Des quartiers exemplaires

Aujourd’hui, la Wallonie compte un peu moins de 3,5 millions d’habitants

Ils le seront à plus d’un titre. Un : avec un minimum de 15 hectares et plus d’une centaine de logements à chaque fois, ils seront connectés aux quartiers existants afin de lutter contre l’étalement urbain. Deux : ils présenteront une architecture innovante tenant compte de l’identité des lieux, notamment paysagers, dans lesquels ils s’inscriront. Trois : ils seront particulièrement exemplaires en termes de mobilité, de consommation d’énergie, de gestion des déchets, d’utilisation de technologies les plus propres, d’agriculture urbaine et de toute autre question relative à l’environnement.

10 lauréats

Une trentaine de candidatures ont été déposées. Parmi elles, une dizaine de lauréats seront désignés très prochainement. Ils bénéficieront d’un appui de la Wallonie via la mise à disposition d’un collège d’experts dans différents domaines : mobilité, gestion de l’eau, etc. L’objectif sera alors de faire avancer les 10 projets le plus vite et le mieux possible.

Zones urbanisables

Les terrains retenus dans les projets sont bien évidemment situés en zones urbanisables.
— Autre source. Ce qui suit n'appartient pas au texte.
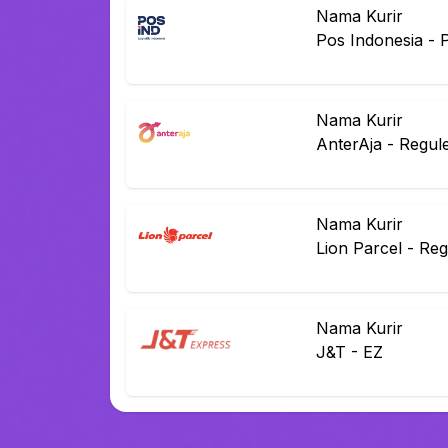
Nama Kurir
Pos Indonesia
-
Nama Kurir
AnterAja
-
Regul
Nama Kurir
Lion Parcel
-
Reg
Nama Kurir
J&T
-
EZ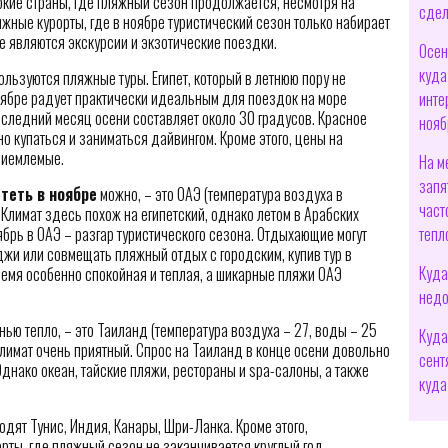
ркие страны, где пляжный сезон продолжается, несмотря на
сдел
жные курорты, где в ноябре туристический сезон только набирает
е являются экскурсии и экзотические поездки.
Осен
куда
льзуются пляжные туры. Египет, который в летнюю пору не
оябре радует практически идеальным для поездок на море
инте
оследний месяц осени составляет около 30 градусов. Красное
нояб
но купаться и заниматься дайвингом. Кроме этого, цены на
приемлемые.
На м
запя
теть в ноябре
можно, – это ОАЭ (температура воздуха в
част
 Климат здесь похож на египетский, однако летом в Арабских
тепл
брь в ОАЭ – разгар туристического сезона. Отдыхающие могут
джи или совмещать пляжный отдых с городским, купив тур в
Куда
ремя особенно спокойная и теплая, а шикарные пляжи ОАЭ
недо
ью тепло, – это Таиланд (температура воздуха – 27, воды – 25
Куда
климат очень приятный. Спрос на Таиланд в конце осени довольно
сент
Однако океан, тайские пляжи, рестораны и spa-салоны, а также
куда
дят Тунис, Индия, Канары, Шри-Ланка. Кроме этого,
орты, где пляжный сезон не заканчивается круглый год, –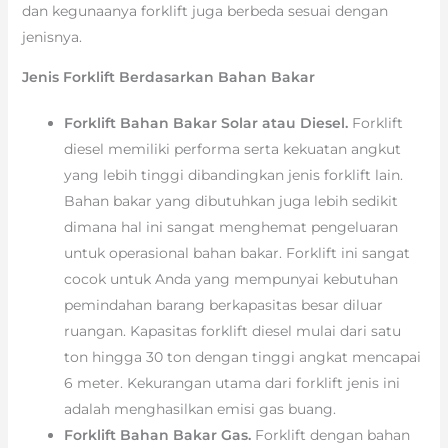
dan kegunaanya forklift juga berbeda sesuai dengan
jenisnya.
Jenis Forklift Berdasarkan Bahan Bakar
Forklift Bahan Bakar Solar atau Diesel.
Forklift
diesel memiliki performa serta kekuatan angkut
yang lebih tinggi dibandingkan jenis forklift lain.
Bahan bakar yang dibutuhkan juga lebih sedikit
dimana hal ini sangat menghemat pengeluaran
untuk operasional bahan bakar. Forklift ini sangat
cocok untuk Anda yang mempunyai kebutuhan
pemindahan barang berkapasitas besar diluar
ruangan. Kapasitas forklift diesel mulai dari satu
ton hingga 30 ton dengan tinggi angkat mencapai
6 meter. Kekurangan utama dari forklift jenis ini
adalah menghasilkan emisi gas buang.
Forklift Bahan Bakar Gas.
Forklift dengan bahan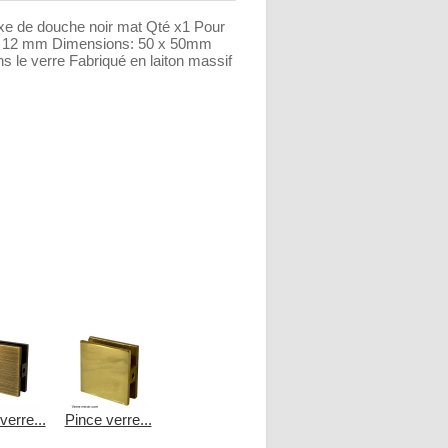
fixe de douche noir mat Qté x1 Pour
et 12 mm Dimensions: 50 x 50mm
 le verre Fabriqué en laiton massif
verre...
Pince verre...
Ceci exclut les zones agricoles et boisées. Ces terrains appartiennent soit aux communes, soit à des privés. Parmi les critères de sélection des projets, il fallait que ces terrains ne souffrent d’aucune discussion sur leur maîtrise foncière, autrement dit qu’il y ait une réelle consultation et une implication des riverains et futurs habitants dans le processus de mise en place de ces quartiers nouveaux. Il s’agit souvent d’anciens sites industriels désaffectés prêts à être réhabilités. Une recherche interuniversitaire, réunissant l’UCL, l’ULB et l’ULG au sein de la Conférence Permanente du Développement Territorial, avait permis de définir des sites potentiels.